Any changes in healthcare practice, including the introduction of tests, often requires consideration of their value. Clinical utility is a broad term that is used to denote this usefulness or value in clinical practice, but there is no singular or agreed definition.
Evidence of clinical utility is a key requirement of healthcare evaluation frameworks, however, demonstrating this is not straightforward.
Clinical utility is an elastic concept. It is a term used to describe the value or utility of a novel technology or practice. For some, it is a (relatively)straightforward assessment of whether a technology affects treatment option.
For others utility goes beyond strictly clinical questions to include practical concerns such as organisational issues, implementation feasibility and cost-effectiveness analysis.
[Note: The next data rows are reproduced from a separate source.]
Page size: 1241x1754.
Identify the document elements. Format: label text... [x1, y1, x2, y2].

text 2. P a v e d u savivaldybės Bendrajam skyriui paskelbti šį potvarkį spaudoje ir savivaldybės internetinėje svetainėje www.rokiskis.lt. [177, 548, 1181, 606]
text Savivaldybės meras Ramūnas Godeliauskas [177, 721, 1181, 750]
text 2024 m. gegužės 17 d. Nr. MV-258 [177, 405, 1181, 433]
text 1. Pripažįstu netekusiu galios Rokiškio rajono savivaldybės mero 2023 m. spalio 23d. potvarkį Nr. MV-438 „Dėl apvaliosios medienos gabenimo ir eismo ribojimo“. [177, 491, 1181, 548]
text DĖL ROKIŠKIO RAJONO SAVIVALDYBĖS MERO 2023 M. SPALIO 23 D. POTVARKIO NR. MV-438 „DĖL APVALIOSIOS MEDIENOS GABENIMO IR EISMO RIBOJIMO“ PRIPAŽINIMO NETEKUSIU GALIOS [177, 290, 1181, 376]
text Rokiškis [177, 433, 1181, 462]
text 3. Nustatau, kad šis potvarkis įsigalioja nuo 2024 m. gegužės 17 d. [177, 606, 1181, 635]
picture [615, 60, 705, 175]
Stretching the definition further, the broadest definitions include more values-based considerations such as ethical and social implications or simply desirability.
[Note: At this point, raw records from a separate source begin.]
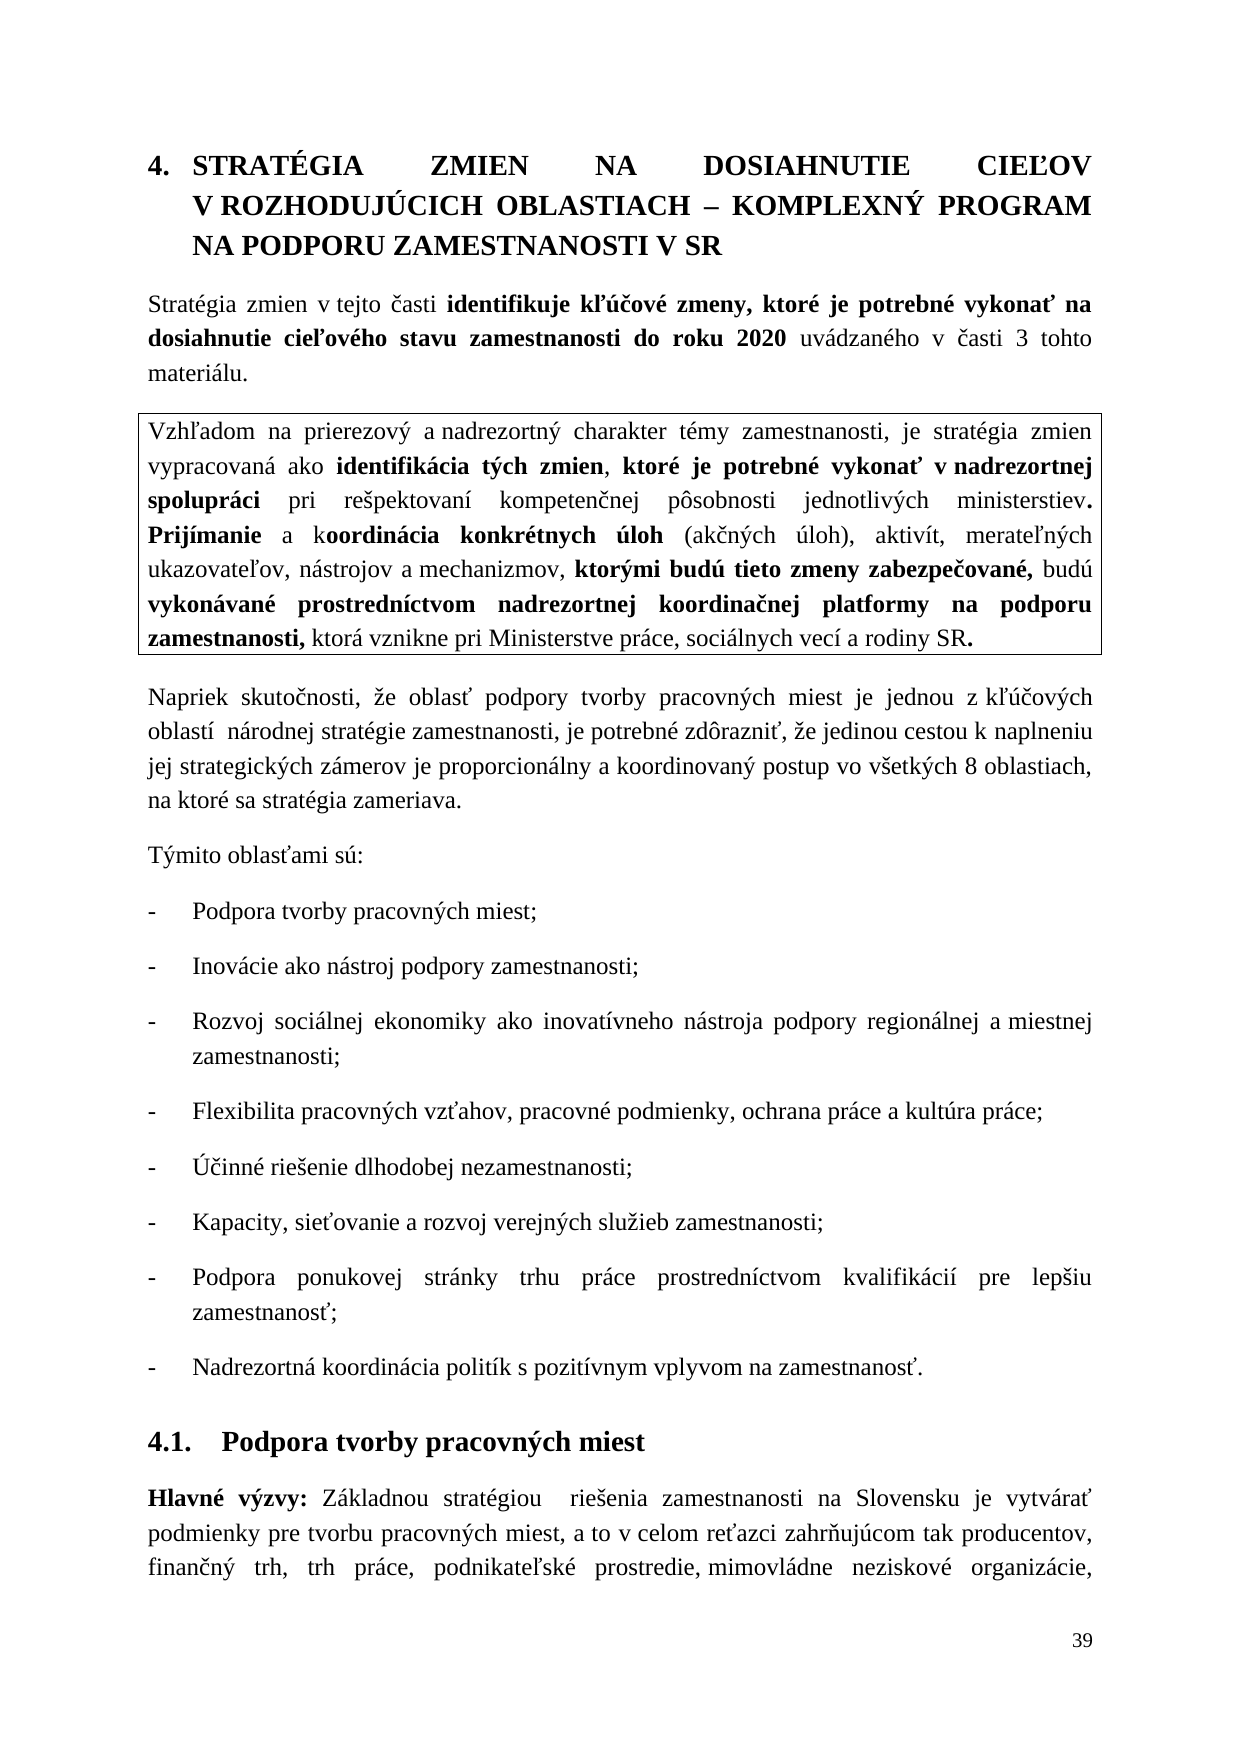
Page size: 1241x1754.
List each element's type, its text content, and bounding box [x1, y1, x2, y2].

text Týmito oblasťami sú: [148, 841, 1093, 869]
list Podpora tvorby pracovných miest [148, 1424, 1093, 1457]
text - Flexibilita pracovných vzťahov, pracovné podmienky, ochrana práce a kultúra práce; [148, 1096, 1093, 1125]
text - Podpora tvorby pracovných miest; [148, 896, 1093, 924]
text Vzhľadom na prierezový a nadrezortný charakter témy zamestnanosti, je stratégia zmien vypracovaná ako identifikácia tých zmien, ktoré je potrebné vykonať v nadrezortnej spolupráci pri rešpektovaní kompetenčnej pôsobnosti jednotlivých ministerstiev. Prijímanie a koordinácia konkrétnych úloh (akčných úloh), aktivít, merateľných ukazovateľov, nástrojov a mechanizmov, ktorými budú tieto zmeny zabezpečované, budú vykonávané prostredníctvom nadrezortnej koordinačnej platformy na podporu zamestnanosti, ktorá vznikne pri Ministerstve práce, sociálnych vecí a rodiny SR. [139, 414, 1101, 654]
text 4. STRATÉGIA ZMIEN NA DOSIAHNUTIE CIEĽOV V ROZHODUJÚCICH OBLASTIACH – KOMPLEXNÝ PROGRAM NA PODPORU ZAMESTNANOSTI V SR [148, 148, 1093, 262]
text - Účinné riešenie dlhodobej nezamestnanosti; [148, 1152, 1093, 1180]
text - Inovácie ako nástroj podpory zamestnanosti; [148, 951, 1093, 980]
text Stratégia zmien v tejto časti identifikuje kľúčové zmeny, ktoré je potrebné vykonať na dosiahnutie cieľového stavu zamestnanosti do roku 2020 uvádzaného v časti 3 tohto materiálu. [148, 289, 1093, 387]
text - Kapacity, sieťovanie a rozvoj verejných služieb zamestnanosti; [148, 1207, 1093, 1236]
text - Podpora ponukovej stránky trhu práce prostredníctvom kvalifikácií pre lepšiu zamestnanosť; [148, 1262, 1093, 1325]
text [148, 1483, 1093, 1581]
text - Rozvoj sociálnej ekonomiky ako inovatívneho nástroja podpory regionálnej a miestnej zamestnanosti; [148, 1006, 1093, 1070]
text Napriek skutočnosti, že oblasť podpory tvorby pracovných miest je jednou z kľúčových oblastí národnej stratégie zamestnanosti, je potrebné zdôrazniť, že jedinou cestou k naplneniu jej strategických zámerov je proporcionálny a koordinovaný postup vo všetkých 8 oblastiach, na ktoré sa stratégia zameriava. [148, 682, 1093, 814]
text - Nadrezortná koordinácia politík s pozitívnym vplyvom na zamestnanosť. [148, 1352, 1093, 1381]
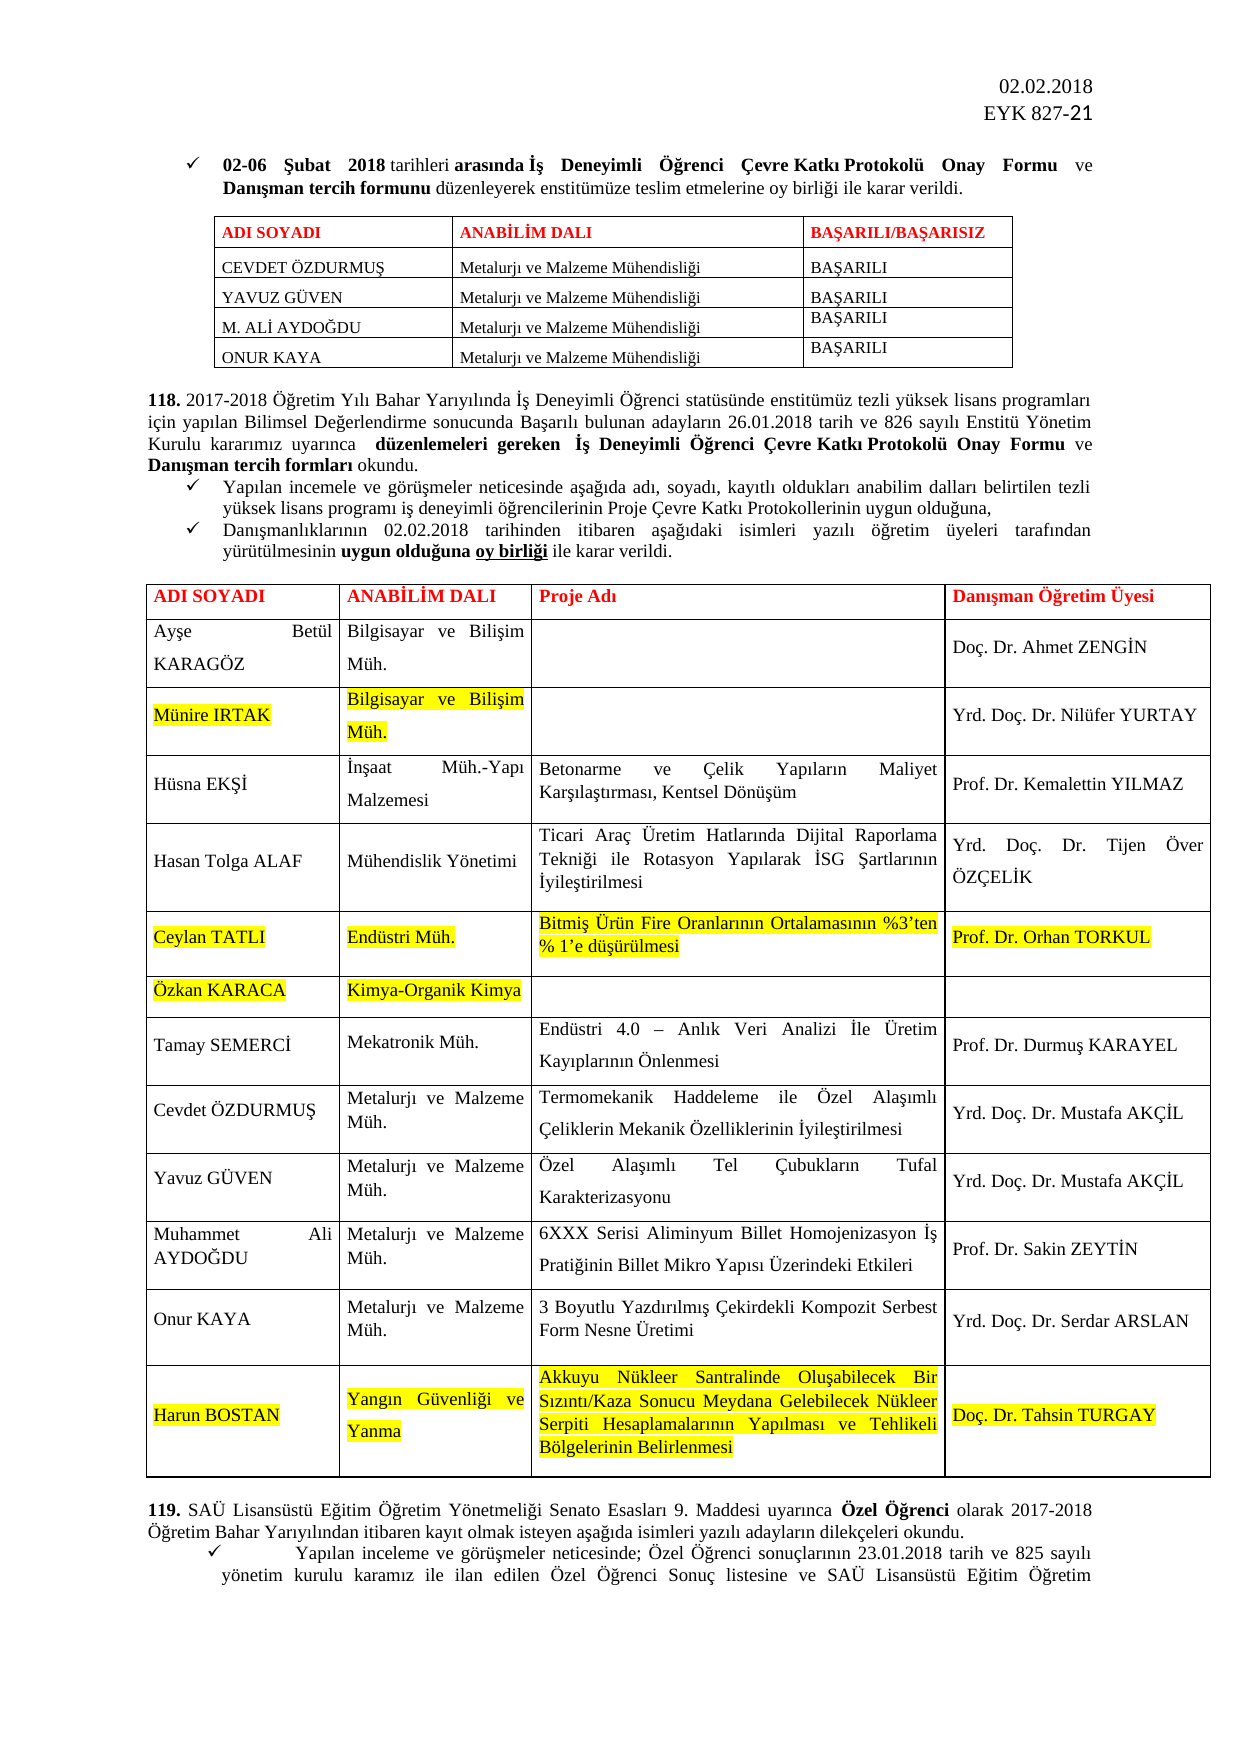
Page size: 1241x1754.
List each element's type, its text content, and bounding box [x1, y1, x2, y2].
Broader interpretations of what exactly constitutes clinical utility creates problems for assessment.
For example, the concept of personal utility is used in healthcare to describe value for individuals beyond the directly health-related. Personal utility could include convenience or access to information to help in planning for the future.
Some argue this is an important component of clinical utility, others see the two concepts as complementary but distinct.
Inclusion of a highly subjective concept such as ‘personal utility’, can take assessors into complex areas where there are no simple answers.
The lack of agreed definition means conclusions about clinical utility are subjective and dependent on perspective. Individuals and the health system might have a shared understanding of the intended purpose of a technology, but the value they place on the information it provides and how the results might be used may differ significantly.
A test result is typically considered to have clinical value when it provides information which can be used for clinical management decisions.
Such a result might also have further psychological, social and practical implications that have relevant impacts for the patient and their family.
A fluid concept
Differing perspectives and needs lead to varied understandings as to what constitutes clinical utility and what weight should be placed on its different components. With respect to clinical implementation, decisions are likely to be influenced by a broader set of factors including other competing priorities and availability of resources.
Decision makers may place emphasis on different aspects of clinical utility, potentially leading to different conclusions. There should be clarity over what concepts and definitions are being used when making decisions around clinical utility.